### Given instruction:
Reproduce every line of the material below with no changes at all.

### Data in this exercise:

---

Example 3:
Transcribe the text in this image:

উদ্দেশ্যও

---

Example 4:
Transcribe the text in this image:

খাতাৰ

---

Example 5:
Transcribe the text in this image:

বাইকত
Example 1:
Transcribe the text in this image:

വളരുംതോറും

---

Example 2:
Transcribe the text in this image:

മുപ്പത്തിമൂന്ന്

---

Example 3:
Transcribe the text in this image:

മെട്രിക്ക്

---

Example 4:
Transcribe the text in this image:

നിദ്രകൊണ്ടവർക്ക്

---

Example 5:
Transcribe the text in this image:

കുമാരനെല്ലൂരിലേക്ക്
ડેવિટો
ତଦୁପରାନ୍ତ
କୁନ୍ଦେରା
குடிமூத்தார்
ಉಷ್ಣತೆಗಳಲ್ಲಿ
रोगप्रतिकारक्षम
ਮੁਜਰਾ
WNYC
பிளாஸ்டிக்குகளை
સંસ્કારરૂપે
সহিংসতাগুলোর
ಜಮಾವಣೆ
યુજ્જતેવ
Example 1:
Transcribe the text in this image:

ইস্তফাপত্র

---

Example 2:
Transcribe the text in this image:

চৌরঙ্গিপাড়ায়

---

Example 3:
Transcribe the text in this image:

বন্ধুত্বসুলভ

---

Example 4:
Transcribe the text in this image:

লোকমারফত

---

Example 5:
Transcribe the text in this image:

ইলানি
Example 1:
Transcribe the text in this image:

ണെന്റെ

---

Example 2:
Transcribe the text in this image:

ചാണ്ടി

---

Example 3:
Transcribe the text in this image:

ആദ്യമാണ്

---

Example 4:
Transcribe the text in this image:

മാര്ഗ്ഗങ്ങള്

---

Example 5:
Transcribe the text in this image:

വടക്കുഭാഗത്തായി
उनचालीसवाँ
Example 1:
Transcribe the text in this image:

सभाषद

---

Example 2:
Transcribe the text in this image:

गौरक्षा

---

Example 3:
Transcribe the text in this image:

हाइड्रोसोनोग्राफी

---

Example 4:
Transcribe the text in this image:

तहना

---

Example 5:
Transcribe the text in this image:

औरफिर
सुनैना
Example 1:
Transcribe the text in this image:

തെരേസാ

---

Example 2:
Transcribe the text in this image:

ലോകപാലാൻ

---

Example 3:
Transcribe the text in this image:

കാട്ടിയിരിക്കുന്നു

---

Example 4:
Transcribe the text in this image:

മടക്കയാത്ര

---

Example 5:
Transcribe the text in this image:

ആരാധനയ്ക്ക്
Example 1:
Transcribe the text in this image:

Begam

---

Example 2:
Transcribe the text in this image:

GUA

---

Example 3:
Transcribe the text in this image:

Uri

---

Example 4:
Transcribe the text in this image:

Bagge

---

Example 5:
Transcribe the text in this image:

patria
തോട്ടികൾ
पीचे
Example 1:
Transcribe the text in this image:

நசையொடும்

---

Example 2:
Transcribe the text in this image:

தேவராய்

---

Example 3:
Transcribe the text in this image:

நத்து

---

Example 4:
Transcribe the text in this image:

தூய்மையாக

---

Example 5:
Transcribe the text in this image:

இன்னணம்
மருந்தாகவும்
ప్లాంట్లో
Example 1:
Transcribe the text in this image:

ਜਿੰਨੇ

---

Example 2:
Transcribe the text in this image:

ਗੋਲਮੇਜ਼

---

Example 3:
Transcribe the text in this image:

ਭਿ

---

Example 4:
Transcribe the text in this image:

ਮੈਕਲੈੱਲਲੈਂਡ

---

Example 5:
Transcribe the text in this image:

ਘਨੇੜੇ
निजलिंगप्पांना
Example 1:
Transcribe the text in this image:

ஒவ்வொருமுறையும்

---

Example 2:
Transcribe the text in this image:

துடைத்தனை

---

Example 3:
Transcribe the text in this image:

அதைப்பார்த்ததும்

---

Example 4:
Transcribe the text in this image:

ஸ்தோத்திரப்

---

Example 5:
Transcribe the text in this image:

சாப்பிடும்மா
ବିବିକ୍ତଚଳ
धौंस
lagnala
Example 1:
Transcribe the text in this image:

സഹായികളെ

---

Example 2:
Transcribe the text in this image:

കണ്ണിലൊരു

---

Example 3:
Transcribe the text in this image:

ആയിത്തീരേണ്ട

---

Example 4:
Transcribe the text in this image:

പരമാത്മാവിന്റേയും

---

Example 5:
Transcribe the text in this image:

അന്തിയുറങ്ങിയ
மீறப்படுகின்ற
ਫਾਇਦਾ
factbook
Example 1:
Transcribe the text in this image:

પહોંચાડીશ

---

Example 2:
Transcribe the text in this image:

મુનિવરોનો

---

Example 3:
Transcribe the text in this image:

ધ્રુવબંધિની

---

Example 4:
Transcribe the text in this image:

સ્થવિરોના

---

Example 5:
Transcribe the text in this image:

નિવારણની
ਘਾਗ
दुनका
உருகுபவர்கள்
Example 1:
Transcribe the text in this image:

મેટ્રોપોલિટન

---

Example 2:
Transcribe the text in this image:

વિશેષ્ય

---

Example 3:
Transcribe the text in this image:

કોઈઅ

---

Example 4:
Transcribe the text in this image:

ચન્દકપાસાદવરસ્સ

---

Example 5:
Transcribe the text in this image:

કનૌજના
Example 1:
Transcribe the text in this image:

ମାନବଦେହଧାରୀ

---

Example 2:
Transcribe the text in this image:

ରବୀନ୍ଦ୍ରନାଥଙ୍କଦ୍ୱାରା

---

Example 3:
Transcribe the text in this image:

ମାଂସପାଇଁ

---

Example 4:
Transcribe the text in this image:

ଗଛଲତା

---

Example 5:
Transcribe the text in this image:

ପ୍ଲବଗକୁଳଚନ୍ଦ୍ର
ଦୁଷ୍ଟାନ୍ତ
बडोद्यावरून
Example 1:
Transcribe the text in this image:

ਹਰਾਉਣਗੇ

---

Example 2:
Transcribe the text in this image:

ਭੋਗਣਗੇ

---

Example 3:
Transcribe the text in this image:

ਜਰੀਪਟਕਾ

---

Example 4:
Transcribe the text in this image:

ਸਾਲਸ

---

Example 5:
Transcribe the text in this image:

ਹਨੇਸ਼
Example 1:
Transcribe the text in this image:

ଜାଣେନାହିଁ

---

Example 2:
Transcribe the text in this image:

### Complete answer:
---

Example 3:
Transcribe the text in this image:

উদ্দেশ্যও

---

Example 4:
Transcribe the text in this image:

খাতাৰ

---

Example 5:
Transcribe the text in this image:

বাইকত
Example 1:
Transcribe the text in this image:

വളരുംതോറും

---

Example 2:
Transcribe the text in this image:

മുപ്പത്തിമൂന്ന്

---

Example 3:
Transcribe the text in this image:

മെട്രിക്ക്

---

Example 4:
Transcribe the text in this image:

നിദ്രകൊണ്ടവർക്ക്

---

Example 5:
Transcribe the text in this image:

കുമാരനെല്ലൂരിലേക്ക്
ડેવિટો
ତଦୁପରାନ୍ତ
କୁନ୍ଦେରା
குடிமூத்தார்
ಉಷ್ಣತೆಗಳಲ್ಲಿ
रोगप्रतिकारक्षम
ਮੁਜਰਾ
WNYC
பிளாஸ்டிக்குகளை
સંસ્કારરૂપે
সহিংসতাগুলোর
ಜಮಾವಣೆ
યુજ્જતેવ
Example 1:
Transcribe the text in this image:

ইস্তফাপত্র

---

Example 2:
Transcribe the text in this image:

চৌরঙ্গিপাড়ায়

---

Example 3:
Transcribe the text in this image:

বন্ধুত্বসুলভ

---

Example 4:
Transcribe the text in this image:

লোকমারফত

---

Example 5:
Transcribe the text in this image:

ইলানি
Example 1:
Transcribe the text in this image:

ണെന്റെ

---

Example 2:
Transcribe the text in this image:

ചാണ്ടി

---

Example 3:
Transcribe the text in this image:

ആദ്യമാണ്

---

Example 4:
Transcribe the text in this image:

മാര്ഗ്ഗങ്ങള്

---

Example 5:
Transcribe the text in this image:

വടക്കുഭാഗത്തായി
उनचालीसवाँ
Example 1:
Transcribe the text in this image:

सभाषद

---

Example 2:
Transcribe the text in this image:

गौरक्षा

---

Example 3:
Transcribe the text in this image:

हाइड्रोसोनोग्राफी

---

Example 4:
Transcribe the text in this image:

तहना

---

Example 5:
Transcribe the text in this image:

औरफिर
सुनैना
Example 1:
Transcribe the text in this image:

തെരേസാ

---

Example 2:
Transcribe the text in this image:

ലോകപാലാൻ

---

Example 3:
Transcribe the text in this image:

കാട്ടിയിരിക്കുന്നു

---

Example 4:
Transcribe the text in this image:

മടക്കയാത്ര

---

Example 5:
Transcribe the text in this image:

ആരാധനയ്ക്ക്
Example 1:
Transcribe the text in this image:

Begam

---

Example 2:
Transcribe the text in this image:

GUA

---

Example 3:
Transcribe the text in this image:

Uri

---

Example 4:
Transcribe the text in this image:

Bagge

---

Example 5:
Transcribe the text in this image:

patria
തോട്ടികൾ
पीचे
Example 1:
Transcribe the text in this image:

நசையொடும்

---

Example 2:
Transcribe the text in this image:

தேவராய்

---

Example 3:
Transcribe the text in this image:

நத்து

---

Example 4:
Transcribe the text in this image:

தூய்மையாக

---

Example 5:
Transcribe the text in this image:

இன்னணம்
மருந்தாகவும்
ప్లాంట్లో
Example 1:
Transcribe the text in this image:

ਜਿੰਨੇ

---

Example 2:
Transcribe the text in this image:

ਗੋਲਮੇਜ਼

---

Example 3:
Transcribe the text in this image:

ਭਿ

---

Example 4:
Transcribe the text in this image:

ਮੈਕਲੈੱਲਲੈਂਡ

---

Example 5:
Transcribe the text in this image:

ਘਨੇੜੇ
निजलिंगप्पांना
Example 1:
Transcribe the text in this image:

ஒவ்வொருமுறையும்

---

Example 2:
Transcribe the text in this image:

துடைத்தனை

---

Example 3:
Transcribe the text in this image:

அதைப்பார்த்ததும்

---

Example 4:
Transcribe the text in this image:

ஸ்தோத்திரப்

---

Example 5:
Transcribe the text in this image:

சாப்பிடும்மா
ବିବିକ୍ତଚଳ
धौंस
lagnala
Example 1:
Transcribe the text in this image:

സഹായികളെ

---

Example 2:
Transcribe the text in this image:

കണ്ണിലൊരു

---

Example 3:
Transcribe the text in this image:

ആയിത്തീരേണ്ട

---

Example 4:
Transcribe the text in this image:

പരമാത്മാവിന്റേയും

---

Example 5:
Transcribe the text in this image:

അന്തിയുറങ്ങിയ
மீறப்படுகின்ற
ਫਾਇਦਾ
factbook
Example 1:
Transcribe the text in this image:

પહોંચાડીશ

---

Example 2:
Transcribe the text in this image:

મુનિવરોનો

---

Example 3:
Transcribe the text in this image:

ધ્રુવબંધિની

---

Example 4:
Transcribe the text in this image:

સ્થવિરોના

---

Example 5:
Transcribe the text in this image:

નિવારણની
ਘਾਗ
दुनका
உருகுபவர்கள்
Example 1:
Transcribe the text in this image:

મેટ્રોપોલિટન

---

Example 2:
Transcribe the text in this image:

વિશેષ્ય

---

Example 3:
Transcribe the text in this image:

કોઈઅ

---

Example 4:
Transcribe the text in this image:

ચન્દકપાસાદવરસ્સ

---

Example 5:
Transcribe the text in this image:

કનૌજના
Example 1:
Transcribe the text in this image:

ମାନବଦେହଧାରୀ

---

Example 2:
Transcribe the text in this image:

ରବୀନ୍ଦ୍ରନାଥଙ୍କଦ୍ୱାରା

---

Example 3:
Transcribe the text in this image:

ମାଂସପାଇଁ

---

Example 4:
Transcribe the text in this image:

ଗଛଲତା

---

Example 5:
Transcribe the text in this image:

ପ୍ଲବଗକୁଳଚନ୍ଦ୍ର
ଦୁଷ୍ଟାନ୍ତ
बडोद्यावरून
Example 1:
Transcribe the text in this image:

ਹਰਾਉਣਗੇ

---

Example 2:
Transcribe the text in this image:

ਭੋਗਣਗੇ

---

Example 3:
Transcribe the text in this image:

ਜਰੀਪਟਕਾ

---

Example 4:
Transcribe the text in this image:

ਸਾਲਸ

---

Example 5:
Transcribe the text in this image:

ਹਨੇਸ਼
Example 1:
Transcribe the text in this image:

ଜାଣେନାହିଁ

---

Example 2:
Transcribe the text in this image:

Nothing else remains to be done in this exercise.